# Cheap road for layout?



## Don Trinko (Oct 23, 2012)

I'm making a simple N scale layout. any ideas on making roads, nothing fancy just plain roads? 
I have seen the stuff that looks like a road but I was hopping for some simple cheap alternative. Thanks; Don


----------



## tjcruiser (Jan 10, 2010)

A recent discussion in O, but some common ideas for N, perhaps? ...

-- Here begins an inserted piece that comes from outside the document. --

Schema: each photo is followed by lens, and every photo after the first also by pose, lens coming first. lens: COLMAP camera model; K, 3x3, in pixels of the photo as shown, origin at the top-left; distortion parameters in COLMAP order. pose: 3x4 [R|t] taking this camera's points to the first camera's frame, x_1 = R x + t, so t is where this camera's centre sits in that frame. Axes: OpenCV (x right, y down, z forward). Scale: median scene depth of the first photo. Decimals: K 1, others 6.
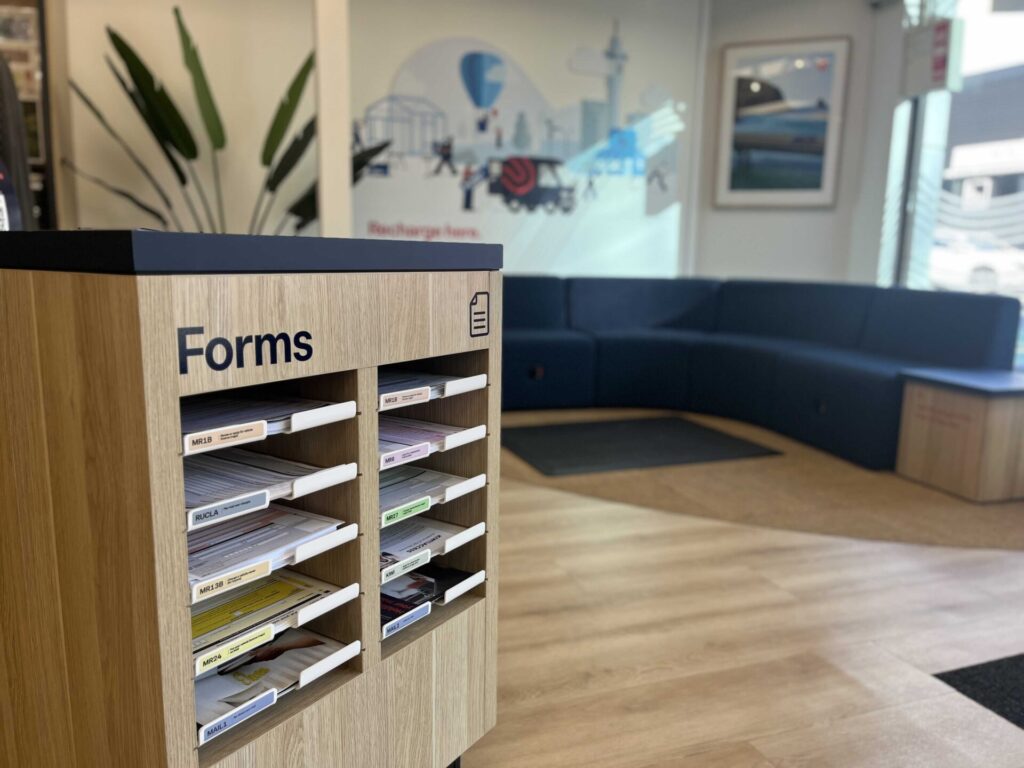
lens RADIAL K [[768.2, 0, 512.0], [0, 768.2, 384.0], [0, 0, 1]] dist [0.048900, -0.063195]
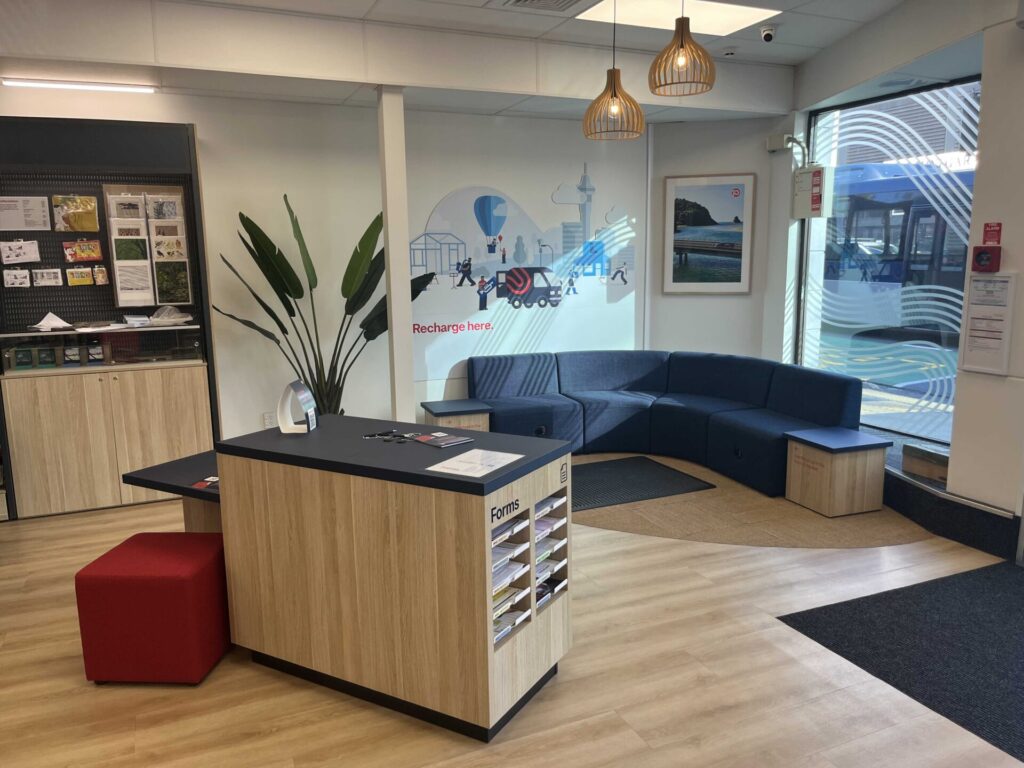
lens RADIAL K [[768.2, 0, 512.0], [0, 768.2, 384.0], [0, 0, 1]] dist [0.048900, -0.063195]
pose [[0.997902, -0.042204, 0.049100, -0.109374], [0.042136, 0.999109, 0.002408, -0.134095], [-0.049158, -0.000334, 0.998791, -0.492376]]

http://www.modeltrainforum.com/showthread.php?t=16688

TJ


----------



## Carl (Feb 19, 2012)

Great ideas, TJ, for pave roads. If you are looking for gravel roads, the N Scale rock from Arizona Rock works great.


----------



## sstlaure (Oct 12, 2010)

Roof shingles. Paint the lines yourself with a paint pen and a little tape to mask it off.


----------



## Don Trinko (Oct 23, 2012)

Thanks. I have some old shingles. How wide is a N scale road? I mentaly calculate abought 1.5", Does that sound correct? Don


----------



## sstlaure (Oct 12, 2010)

10 ft standard lane width = 120"/160 (for N-scale) would make it about 0.75" wide/lane.


----------



## THE TYCO MAN (Aug 23, 2011)

I seen sand paper, shingles. roofing tar paper and slip resistant tape (like seen on skate boards) used.


----------



## AussieNscale84 (Jul 16, 2012)

wet and dry sand paper, it comes in grey/ charcoal colours


----------



## Don Trinko (Oct 23, 2012)

Thanks, i used old roof shingles my wife even put a white stripe down the road. look good.
Don


----------